Looking that my sample above, I’m quite sure that my frame only takes about 2-3 ms to update/render (including the UI), and about 14 ms is spare time, but the Profiler is not showing me that.
You can still think of V-Sync as applying a frame limit, it’s just done by the graphics hardware rather than by the engine, so that timing should still be profiled separately, it just feels wrong to show it under the UI Render timing (as it’s not really UI render time, it’s something else).
The GPU can choke for a variety of reasons. You probably already know that V-Sync was intended to deliberately slow down our graphics pipeline to match the rate our display hardware can achieve (so we’re not “spinning our wheels” to generate frames that will never be displayed). Another reason it was invented was to deal with “vertical tearing” in the days before we invented back-buffering… your code could try to draw a new frame, while the old one was only half-way being displayed on the hardware… looked really bad.
But there are other reasons that the GPU can cause issues with respect to graphics framerate - uploading too much data is the usual reason, whether it be texture thrashing, dynamic vertices, or just trying to draw a bunch of triangles that rightly could have been culled earlier.
Let’s look at OpenGL for example.
It demands that we issue all graphics-related calls from our main thread, which owns the render context (yes there are ways to share the render context, and there are also costs associated with thread barriers).
Since only the main thread can do that, this places a big limit on how much work can be done by worker threads, and places great load on the main thread, which drives the engine update loop. The entire engine tick rate is then brought to the mercy of the GPU.
Should we find that the GPU is responsible for spikes in the application update rate, there are more suitable tools for profiling graphics issues than the built-in profiling may offer.

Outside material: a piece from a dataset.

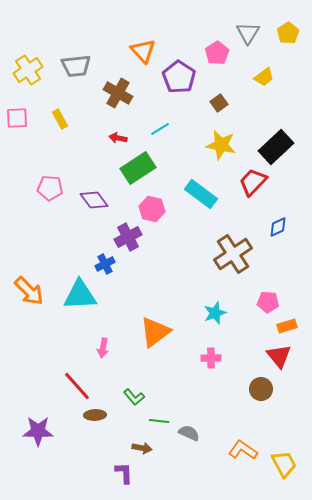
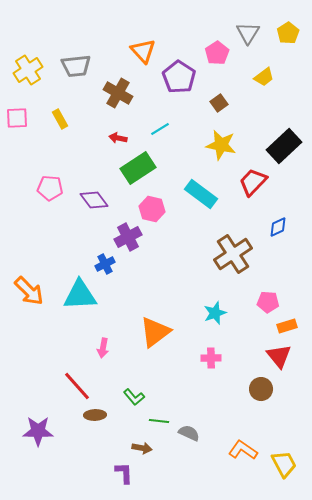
black rectangle at (276, 147): moved 8 px right, 1 px up
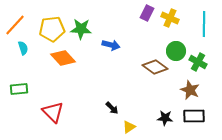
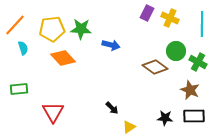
cyan line: moved 2 px left
red triangle: rotated 15 degrees clockwise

[EDIT] The spare time you describe is likely the time it takes for the render commands we sent to actually get executed - the “flush time” if you will. This is the GPU stalling the CPU main thread - something that new graphics api like Vulkan hope to address. You are correct in assuming that you can actually do work during the time we’re waiting for the gpu to finish, but it can’t involve render commands. We can queue them, but not do them. This is something I implemented in the past.
@Leith, having written both official and homebrew Nintendo 3ds ports of Urho3D, I assert that everything you’ve said is false on even the tightly resource constrained 3ds platform and thus as false can be.
This is likely an instrumenting error. Because of how Urho batches 2d UI drawing it’s almost inconceivable that 2d drawing would be a real issue. Possibly some compatibility triggers or the user named his output file poorly and his video drivers are doing some nonsense for an exe they think is Doom3 or such.
Regardless, he’s getting different timings out of different instrumenting methods. That indicates the instruments have issues.
I’m not sure which part of GPU stalling on render back ends you disagree with. I am willing to be corrected by a true master. How the hell is everything I said false? I described the vsync mechanism and its intent, was that wrong? Man, not everything I said was wrong, I’ve been doing this a while. If you can correct me, do so.
Time is very important to me, and I tend to watch where it goes.
As for your Nintendo port, man, I predate Nintendo, I am impressed that you have a clue, not many of us seem to.
Would you like me to write a new white paper on render pipe stalls, or quote an existing one?